What are currently good/best heuristic algorithms and codes? Links to papers or webpages are also welcome.

  • $\begingroup$ dynamic programming might work well on instances which are not too big, IMHO $\endgroup$ – Dima Pasechnik Mar 26 '15 at 14:25
  • $\begingroup$ Which rotations are the obvious ones? All of them? Or only those $4$ leaving the base on the bottom, as you would pack actual boxes? $\endgroup$ – Zack Wolske Mar 26 '15 at 16:24
  • $\begingroup$ @ZackWolske: In the paper I cited below, they consider all $90^\circ$ rotations: "We consider orthogonal packings where ninety-degree rotations are allowed." $\endgroup$ – Joseph O'Rourke Mar 26 '15 at 18:46
  • $\begingroup$ With "obvious" rotations I meant those that keep edges parallel to coordinate axes...in other words: multiples of 90 degrees. $\endgroup$ – Raymond Hemmecke Mar 26 '15 at 21:49

Here are two sources, the first of which is the more substantive.

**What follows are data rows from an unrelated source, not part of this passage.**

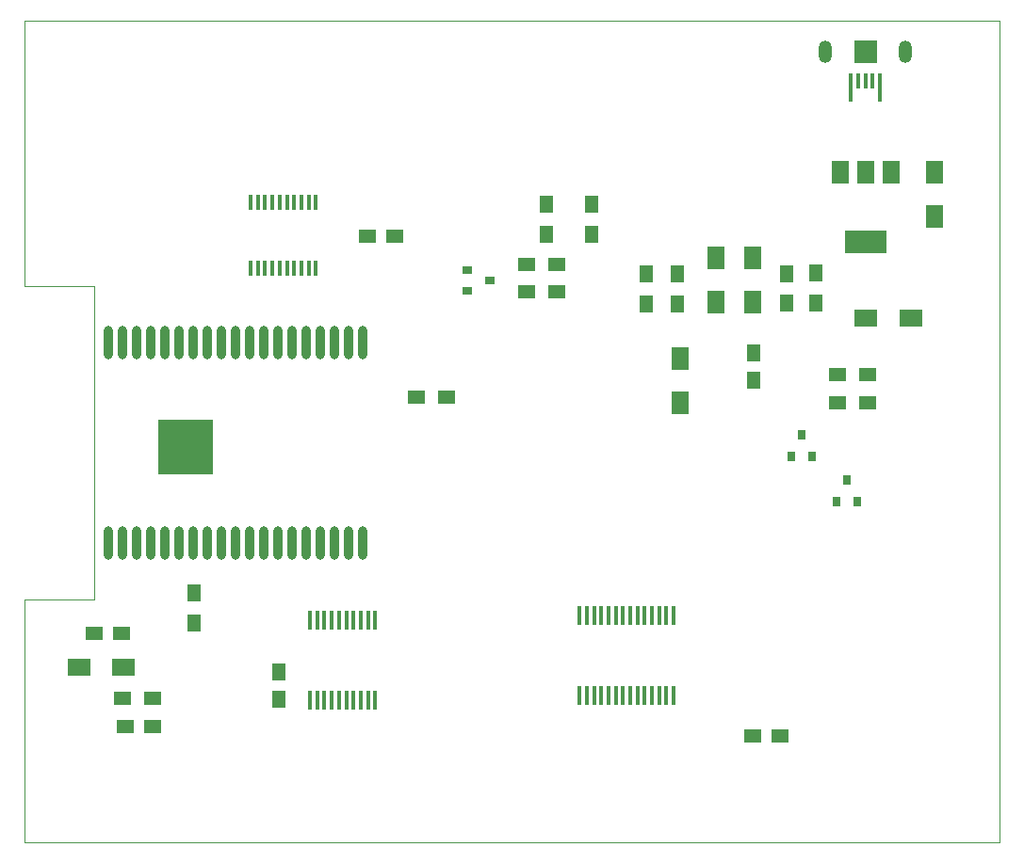
<source format=gbr>
G04 #@! TF.GenerationSoftware,KiCad,Pcbnew,(5.1.5)-3*
G04 #@! TF.CreationDate,2021-01-31T13:17:02+13:00*
G04 #@! TF.ProjectId,PocketTRS,506f636b-6574-4545-9253-2e6b69636164,rev?*
G04 #@! TF.SameCoordinates,Original*
G04 #@! TF.FileFunction,Paste,Top*
G04 #@! TF.FilePolarity,Positive*
%FSLAX46Y46*%
G04 Gerber Fmt 4.6, Leading zero omitted, Abs format (unit mm)*
G04 Created by KiCad (PCBNEW (5.1.5)-3) date 2021-01-31 13:17:02*
%MOMM*%
%LPD*%
G04 APERTURE LIST*
%ADD10C,0.050000*%
%ADD11O,0.900000X3.000000*%
%ADD12R,5.000000X5.000000*%
%ADD13R,1.500000X2.000000*%
%ADD14R,3.800000X2.000000*%
%ADD15R,1.250000X1.500000*%
%ADD16R,1.600000X2.000000*%
%ADD17R,2.000000X1.600000*%
%ADD18R,1.500000X1.250000*%
%ADD19R,1.300000X1.500000*%
%ADD20R,1.500000X1.300000*%
%ADD21R,0.450000X1.750000*%
%ADD22R,0.450000X1.450000*%
%ADD23R,0.900000X0.800000*%
%ADD24R,0.800000X0.900000*%
%ADD25O,1.200000X2.000000*%
%ADD26R,2.000000X2.000000*%
%ADD27R,0.400000X2.500000*%
%ADD28R,0.400000X1.350000*%
G04 APERTURE END LIST*
D10*
X165100000Y-135890000D02*
X165100000Y-114046000D01*
X165100000Y-64770000D02*
X165100000Y-85852000D01*
X171323000Y-85852000D02*
X171323000Y-90805000D01*
X171323000Y-85852000D02*
X165100000Y-85852000D01*
X171323000Y-114046000D02*
X171323000Y-90805000D01*
X165100000Y-114046000D02*
X171323000Y-114046000D01*
X252730000Y-64770000D02*
X252730000Y-61976000D01*
X165100000Y-61976000D02*
X165100000Y-64770000D01*
X252730000Y-135890000D02*
X165100000Y-135890000D01*
X252730000Y-64770000D02*
X252730000Y-135890000D01*
X165100000Y-61976000D02*
X252730000Y-61976000D01*
D11*
X172614000Y-90919000D03*
X173884000Y-90919000D03*
X175154000Y-90919000D03*
X176424000Y-90919000D03*
X177694000Y-90919000D03*
X178964000Y-90919000D03*
X180234000Y-90919000D03*
X181504000Y-90919000D03*
X182774000Y-90919000D03*
X184044000Y-90919000D03*
X185314000Y-90919000D03*
X186584000Y-90919000D03*
X187854000Y-90919000D03*
X189124000Y-90919000D03*
X190424000Y-90949000D03*
X191694000Y-90949000D03*
X192964000Y-90949000D03*
X194234000Y-90949000D03*
X195504000Y-90949000D03*
X195504000Y-108949000D03*
X194234000Y-108949000D03*
X192964000Y-108949000D03*
X191694000Y-108949000D03*
X190424000Y-108949000D03*
X189124000Y-108949000D03*
X187854000Y-108949000D03*
X186584000Y-108949000D03*
X185314000Y-108949000D03*
X184044000Y-108949000D03*
X182774000Y-108949000D03*
X181504000Y-108949000D03*
X180234000Y-108949000D03*
X178964000Y-108949000D03*
X177694000Y-108949000D03*
X176424000Y-108949000D03*
X175154000Y-108949000D03*
X173884000Y-108949000D03*
X172614000Y-108949000D03*
D12*
X179534000Y-100349000D03*
D13*
X242965000Y-75590000D03*
X238365000Y-75590000D03*
X240665000Y-75590000D03*
D14*
X240665000Y-81890000D03*
D15*
X230632000Y-91841000D03*
X230632000Y-94341000D03*
D16*
X246888000Y-79597000D03*
X246888000Y-75597000D03*
D17*
X244729000Y-88773000D03*
X240729000Y-88773000D03*
D15*
X187960000Y-120543000D03*
X187960000Y-123043000D03*
D18*
X233025000Y-126365000D03*
X230525000Y-126365000D03*
X195874000Y-81407000D03*
X198374000Y-81407000D03*
X171343000Y-117094000D03*
X173843000Y-117094000D03*
X174137000Y-125476000D03*
X176637000Y-125476000D03*
D19*
X211963000Y-78533000D03*
X211963000Y-81233000D03*
X216027000Y-81233000D03*
X216027000Y-78533000D03*
X220980000Y-87456000D03*
X220980000Y-84756000D03*
X223774000Y-87456000D03*
X223774000Y-84756000D03*
X233553000Y-87409000D03*
X233553000Y-84756000D03*
X236220000Y-84709000D03*
X236220000Y-87409000D03*
D20*
X210232000Y-86360000D03*
X212932000Y-86360000D03*
X212932000Y-83947000D03*
X210232000Y-83947000D03*
X200326000Y-95885000D03*
X203026000Y-95885000D03*
X176610000Y-122936000D03*
X173910000Y-122936000D03*
X238172000Y-93853000D03*
X240872000Y-93853000D03*
X238172000Y-96393000D03*
X240872000Y-96393000D03*
D19*
X180340000Y-113458000D03*
X180340000Y-116158000D03*
D21*
X214977000Y-115526000D03*
X215627000Y-115526000D03*
X216277000Y-115526000D03*
X216927000Y-115526000D03*
X217577000Y-115526000D03*
X218227000Y-115526000D03*
X218877000Y-115526000D03*
X219527000Y-115526000D03*
X220177000Y-115526000D03*
X220827000Y-115526000D03*
X221477000Y-115526000D03*
X222127000Y-115526000D03*
X222777000Y-115526000D03*
X223427000Y-115526000D03*
X223427000Y-122726000D03*
X222777000Y-122726000D03*
X222127000Y-122726000D03*
X221477000Y-122726000D03*
X220827000Y-122726000D03*
X220177000Y-122726000D03*
X219527000Y-122726000D03*
X218877000Y-122726000D03*
X218227000Y-122726000D03*
X217577000Y-122726000D03*
X216927000Y-122726000D03*
X216277000Y-122726000D03*
X215627000Y-122726000D03*
X214977000Y-122726000D03*
D22*
X191266000Y-84230000D03*
X190616000Y-84230000D03*
X189966000Y-84230000D03*
X189316000Y-84230000D03*
X188666000Y-84230000D03*
X188016000Y-84230000D03*
X187366000Y-84230000D03*
X186716000Y-84230000D03*
X186066000Y-84230000D03*
X185416000Y-84230000D03*
X185416000Y-78330000D03*
X186066000Y-78330000D03*
X186716000Y-78330000D03*
X187366000Y-78330000D03*
X188016000Y-78330000D03*
X188666000Y-78330000D03*
X189316000Y-78330000D03*
X189966000Y-78330000D03*
X190616000Y-78330000D03*
X191266000Y-78330000D03*
D23*
X206867000Y-85344000D03*
X204867000Y-86294000D03*
X204867000Y-84394000D03*
D24*
X234000000Y-101203000D03*
X235900000Y-101203000D03*
X234950000Y-99203000D03*
X239014000Y-103267000D03*
X239964000Y-105267000D03*
X238064000Y-105267000D03*
D21*
X196600000Y-123107000D03*
X195950000Y-123107000D03*
X195300000Y-123107000D03*
X194650000Y-123107000D03*
X194000000Y-123107000D03*
X193350000Y-123107000D03*
X192700000Y-123107000D03*
X192050000Y-123107000D03*
X191400000Y-123107000D03*
X190750000Y-123107000D03*
X190750000Y-115907000D03*
X191400000Y-115907000D03*
X192050000Y-115907000D03*
X192700000Y-115907000D03*
X193350000Y-115907000D03*
X194000000Y-115907000D03*
X194650000Y-115907000D03*
X195300000Y-115907000D03*
X195950000Y-115907000D03*
X196600000Y-115907000D03*
D17*
X169958000Y-120142000D03*
X173958000Y-120142000D03*
D16*
X227203000Y-83344000D03*
X227203000Y-87344000D03*
X230505000Y-87344000D03*
X230505000Y-83344000D03*
X224028000Y-96361000D03*
X224028000Y-92361000D03*
D25*
X244240000Y-64770000D03*
D26*
X240665000Y-64770000D03*
D25*
X237090000Y-64770000D03*
D27*
X241965000Y-68021200D03*
D28*
X241315000Y-67445000D03*
X240665000Y-67445000D03*
X240015000Y-67445000D03*
D27*
X239365000Y-68021200D03*
M02*

</source>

The problem is even hard to approximate, but algorithms are available that achieve about $2\frac{1}{2} \times$ the optimal packing.

(1) Miyazawa, Flavio Keidi, and Yoshiko Wakabayashi. "Three-dimensional packings with rotations." Computers & Operations Research. 36.10 (2009): 2801-2815. (PDF download.)


(2) E. Dube, L.R. Kanavathy. "Optimizing three-dimensional bin packing through simulation." Proc. Modeling, Simulation, Optimization. 2006. (PDF download


  • $\begingroup$ Looking either figure, it's easy to imagine a long, narrow box lying diagonally on the top. $\endgroup$ – Steve Huntsman Mar 26 '15 at 20:26
  • $\begingroup$ @SteveHuntsman: Yes, both algorithms only pack "orthogonally," but permitting all $90^\circ$ rotations. $\endgroup$ – Joseph O'Rourke Mar 26 '15 at 20:40
  • $\begingroup$ @SteveHuntsman: See my comment above. Rotations should leave edges of boxes parallel to coordinate axes. $\endgroup$ – Raymond Hemmecke Mar 26 '15 at 21:50
  • $\begingroup$ @RaymondHemmecke: That is the assumption in both papers I cited. $\endgroup$ – Joseph O'Rourke Mar 26 '15 at 22:58
  • 1
    $\begingroup$ Yes. But as Steve talked about "boxes lying diagonally" and as there was a question on what I meant with "obvious rotations", I clarified it here, too. $\endgroup$ – Raymond Hemmecke Mar 26 '15 at 23:04

It would probably take some work to turn this into an algorithm that can deal with rotations of the boxes, but you might be able to modify the three weight algorithm (a variation of ADMM) by Derbinsky, Bento, Elser, and Yedidia, which is a fairly simple algorithm that has recently beaten various records for circle and sphere packing in boxes.